You are wrong. Local storage for functions is allocated on the stack. Study the following, it will help you learn to use functions more effectively.

Here is how C++ SRAM is allocated:

The globals area, where global variables are stored.
The heap, where dynamically allocated variables are allocated from.
The stack, where parameters and local variables are allocated from.

Here is how the stack is used in a function call:

Here is the sequence of steps that takes place when a function is called:

  1. The address of the instruction beyond the function call is pushed onto the stack. This is how the CPU remembers where to go after the function returns.

  2. Room is made on the stack for the function’s return type. This is just a placeholder for now.

  3. The CPU jumps to the function’s code.

  4. The current top of the stack is held in a special pointer called the stack frame. Everything added to the stack after this point is considered “local” to the function.

  5. All function arguments are placed on the stack.

  6. The instructions inside of the function begin executing.

  7. Local variables are pushed onto the stack as they are defined.

When the function terminates, the following steps happen:

  1. The function’s return value is copied into the placeholder that was put on the stack for this purpose.

  2. Everything after the stack frame pointer is popped off. This destroys all local variables and arguments.

  3. The return value is popped off the stack and is assigned as the value of the function. If the value of the function isn’t assigned to anything, no assignment takes place, and the value is lost.

  4. The address of the next instruction to execute is popped off the stack, and the CPU resumes execution at that instruction.

Typically, it is not important to know all the details about how the call stack works. However, understanding that functions are effectively pushed on the stack when they are called and popped off when they return gives you the fundamentals needed to understand recursion, as well as some other concepts that are useful when debugging.

Here is a sketch that illustrates stack usage.

uint16_t f() {
  char a[256];
  Serial.println(FreeRam());
  // make sure compiler allocates a[]
  for (int i = 0; i < 255; i++) a[i] = i;
  uint16_t r = 0;
  for (int i = 0; i < 255; i++) r += a[i];
  return r;
}
//----------------------------------------------------------------
void setup() {
  Serial.begin(9600);
  Serial.println(FreeRam());
  Serial.print(f());
  Serial.println(" f return value");
  Serial.println(FreeRam());
}
void loop() {}
//------------------------------------------------------------------------------
#ifdef __arm__
// should use uinstd.h to define sbrk but Due causes a conflict
extern "C" char* sbrk(int incr);
#else  // __ARM__
extern char *__brkval;
extern char __bss_end;
#endif  // __arm__

/** Amount of free RAM
 * \return The number of free bytes.
 */
int FreeRam() {
  char top;
#ifdef __arm__
  return &top - reinterpret_cast<char*>(sbrk(0));
#else  // __arm__
  return __brkval ? &top - __brkval : &top - &__bss_end;
#endif  // __arm__
}

It prints the following:

1824
1563
65409 f return value
1824

So, 1824 bytes of RAM were available before the call to f(). 1563 bytes were available while f() was executing so f() used 261 bytes of stack. 1824 bytes was available after f() returned.

woohh , ok. i did not know that!! . :blush:

thanks for the explanation, you know it very well :slight_smile:

many thanks ....
* * * * *
- _Assigned task a_: Copy the entries below word for word, leaving out the pictures.

- _Records for this task_:
* * * * *
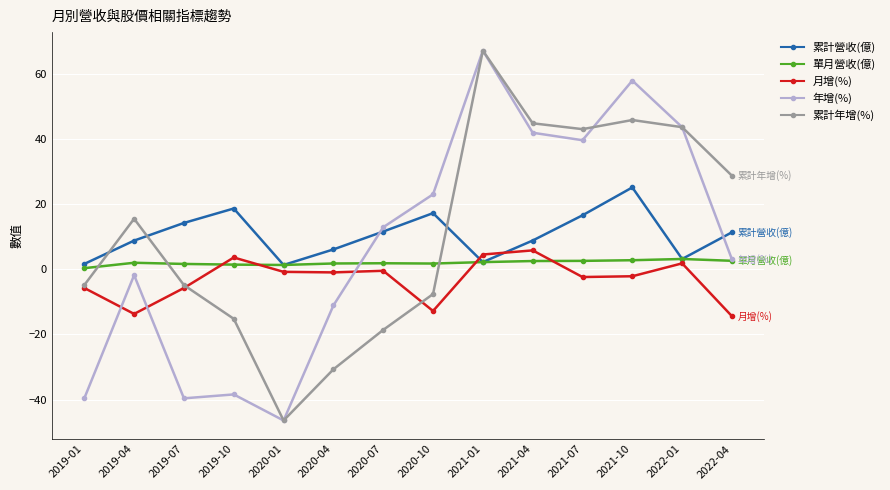

What position from the left is 2021-01?

9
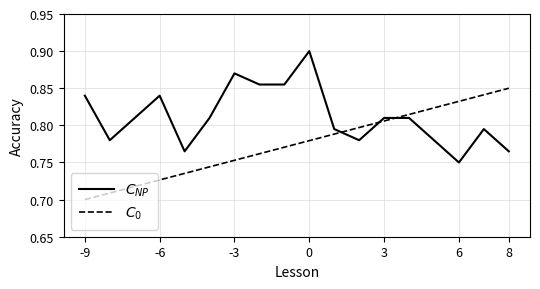

Rank the series by their average value, from lowest to highest.

$C_{0}$, $C_{NP}$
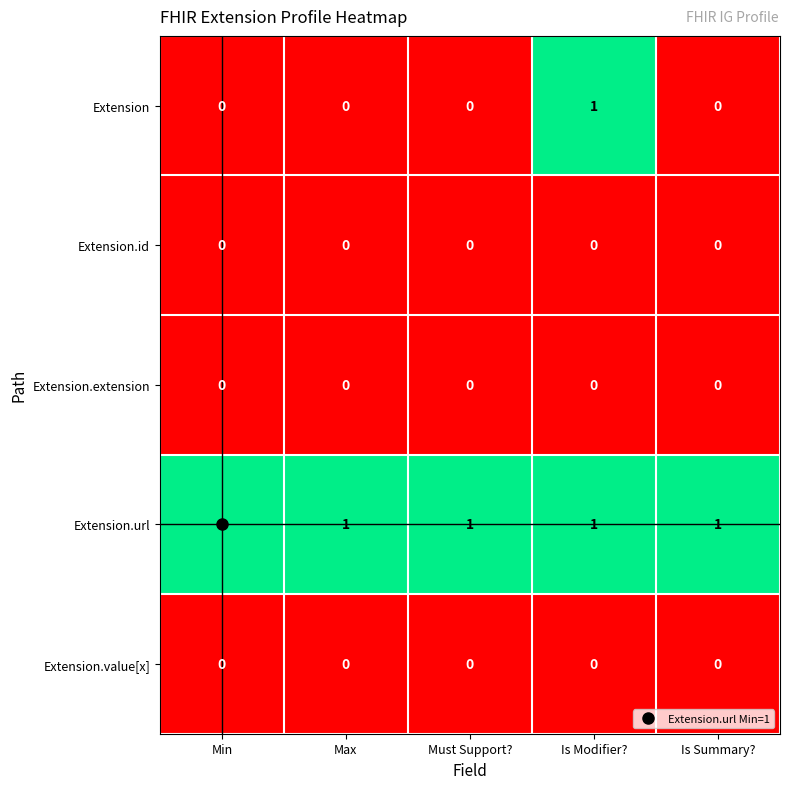

The Extension.url series shows 1 at Is Summary?. True or false?

True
* * * * *
- _Assigned task b_: According to the thread above about stack allocation, how many bytes of stack did f() use?

- _Written reply a_:
What position from the left is 2021-01?

9

Rank the series by their average value, from lowest to highest.

$C_{0}$, $C_{NP}$

The Extension.url series shows 1 at Is Summary?. True or false?

True

- _Written reply b_: 261 bytes.